Among all these beautiful people, Dunham mopes about the house without pants, whines with great self-entitlement, pulls faces, tries desperately to hook up with some truly awful guys, gets into awkward situations, and embarrasses herself repeatedly. If you don’t like that kind of humour or have to identify strongly with the protagonist, stay well away. Dunham’s character’s (usually futile) efforts to impress others are amusing, and a far cry from the attractive, self-assured, righteous protagonists in other series.

Despite her masochistic adventures, Dunham’s character is nowhere near the moral high ground, casually screwing over those she can afford to, and she undergoes little enlightenment before the end. In these kind of works, I think it’s more important to depict truth than desired truth.

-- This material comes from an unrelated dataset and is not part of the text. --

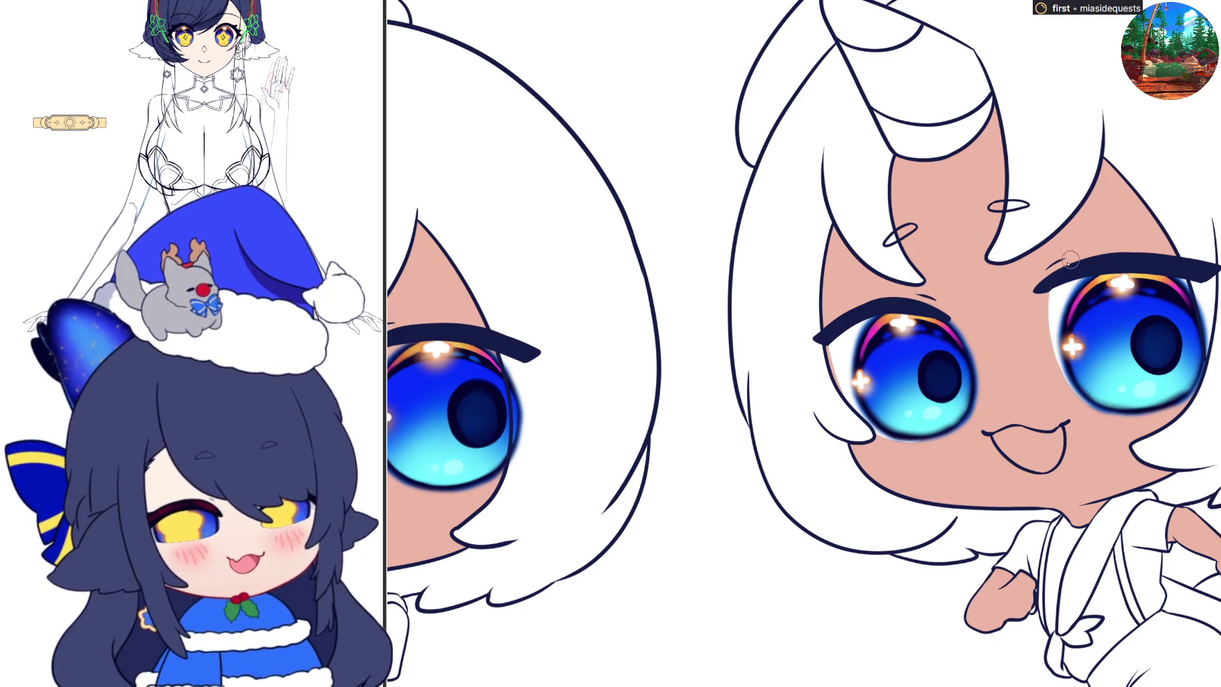
Step: Shrink the brush and zoom in on the finger-sucking chibi's face
key("bracketleft")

Though everything is scripted, the style is massively naturalistic (apparently from the Mumblecore movement), and there’s a rawness to the way the film addresses its themes of being young and entitled, and unattractive and insecure. There are some beautiful moments (I liked Dunham’s split-second look of shock when she’s slapped in greeting by Kirke) and fantastic lines:

  • “He’s a little bit famous.”/ “Yeah, I guess so, in an Internet kind of way”
  • “Maybe just put on some pants.”
  • “Do you have the same sense of entitlement as my daughter?” / “Oh believe me, mine is much worse.”
  • “I think everything’s right, for every context – and you can quote me.”
  • “What could be worse than the street?” / “A pipe in the street.”

I also watched Dunham’s “Tight Shots”, a series of naturalistic shorts on Youtube that mockingly portray the dynamics of a film-making group. Here as the fictional writer/director, Dunham is more demanding and aggressive, but still puts herself into humiliating situations (“This is my fat-sucking underwear”).

The great strength of Dunham’s work is its unflinching, un-self-conscious, almost satirical portrayals of the flawed and contradictory experience of just-graduated twenty-somethings. The depictions of the actions and situations of this group are incredibly realistic. Her work is definitely a niche taste, but I really like it.